---- Source material

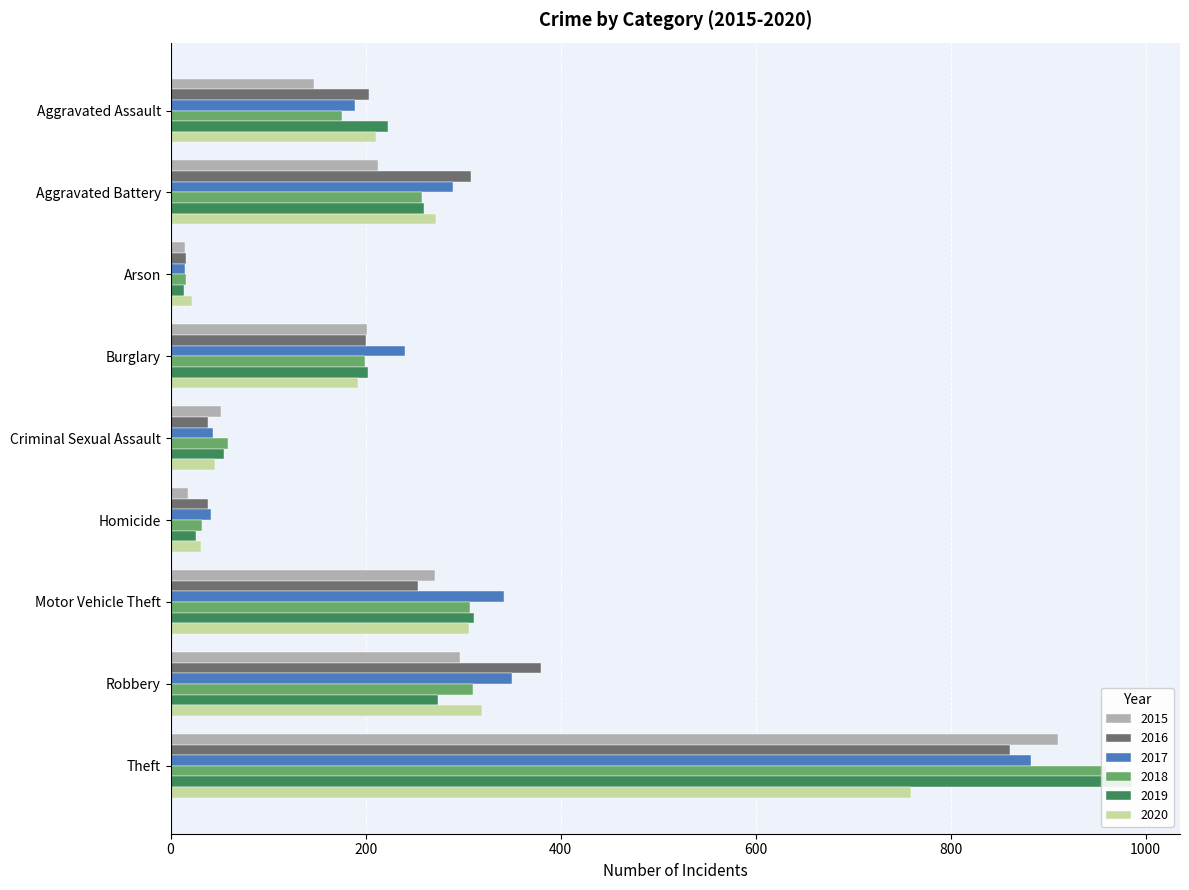

Reading left to right, list all the values displayed in this chart.

2015: Aggravated Assault=147	Aggravated Battery=213	Arson=15	Burglary=201	Criminal Sexual Assault=52	Homicide=18	Motor Vehicle Theft=271	Robbery=297	Theft=910
2016: Aggravated Assault=203	Aggravated Battery=308	Arson=16	Burglary=200	Criminal Sexual Assault=38	Homicide=38	Motor Vehicle Theft=254	Robbery=380	Theft=861
2017: Aggravated Assault=189	Aggravated Battery=290	Arson=15	Burglary=240	Criminal Sexual Assault=43	Homicide=41	Motor Vehicle Theft=342	Robbery=350	Theft=882
2018: Aggravated Assault=176	Aggravated Battery=258	Arson=16	Burglary=199	Criminal Sexual Assault=59	Homicide=32	Motor Vehicle Theft=307	Robbery=310	Theft=959
2019: Aggravated Assault=223	Aggravated Battery=260	Arson=14	Burglary=202	Criminal Sexual Assault=55	Homicide=26	Motor Vehicle Theft=311	Robbery=274	Theft=986
2020: Aggravated Assault=211	Aggravated Battery=272	Arson=22	Burglary=192	Criminal Sexual Assault=46	Homicide=31	Motor Vehicle Theft=306	Robbery=319	Theft=759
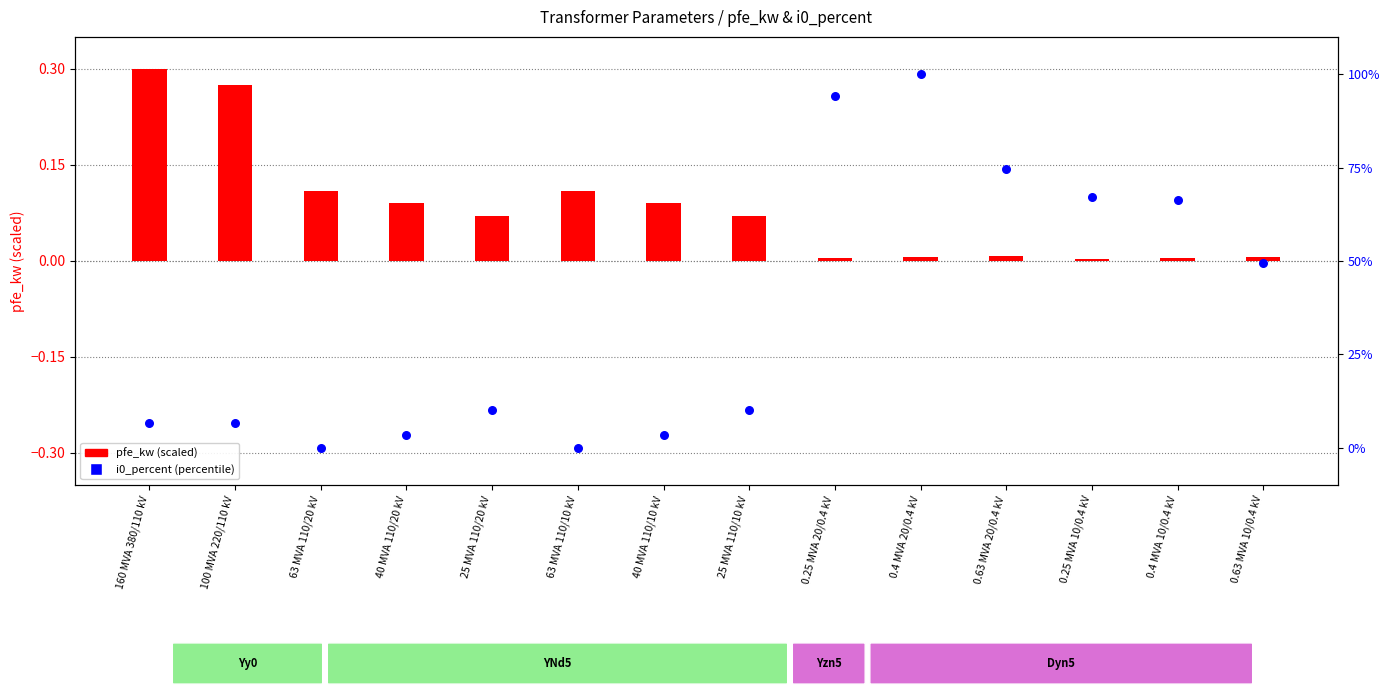

Which series contains the lowest Y value?

i0_percent (percentile)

--------

To do:
Rewrite the whole listing with "chart" changed to "graph" and everything else left as it is. Leave the pictures out of your answer.

Result of the task:
Reading left to right, list all the values displayed in this graph.

2015: Aggravated Assault=147	Aggravated Battery=213	Arson=15	Burglary=201	Criminal Sexual Assault=52	Homicide=18	Motor Vehicle Theft=271	Robbery=297	Theft=910
2016: Aggravated Assault=203	Aggravated Battery=308	Arson=16	Burglary=200	Criminal Sexual Assault=38	Homicide=38	Motor Vehicle Theft=254	Robbery=380	Theft=861
2017: Aggravated Assault=189	Aggravated Battery=290	Arson=15	Burglary=240	Criminal Sexual Assault=43	Homicide=41	Motor Vehicle Theft=342	Robbery=350	Theft=882
2018: Aggravated Assault=176	Aggravated Battery=258	Arson=16	Burglary=199	Criminal Sexual Assault=59	Homicide=32	Motor Vehicle Theft=307	Robbery=310	Theft=959
2019: Aggravated Assault=223	Aggravated Battery=260	Arson=14	Burglary=202	Criminal Sexual Assault=55	Homicide=26	Motor Vehicle Theft=311	Robbery=274	Theft=986
2020: Aggravated Assault=211	Aggravated Battery=272	Arson=22	Burglary=192	Criminal Sexual Assault=46	Homicide=31	Motor Vehicle Theft=306	Robbery=319	Theft=759

Which series contains the lowest Y value?

i0_percent (percentile)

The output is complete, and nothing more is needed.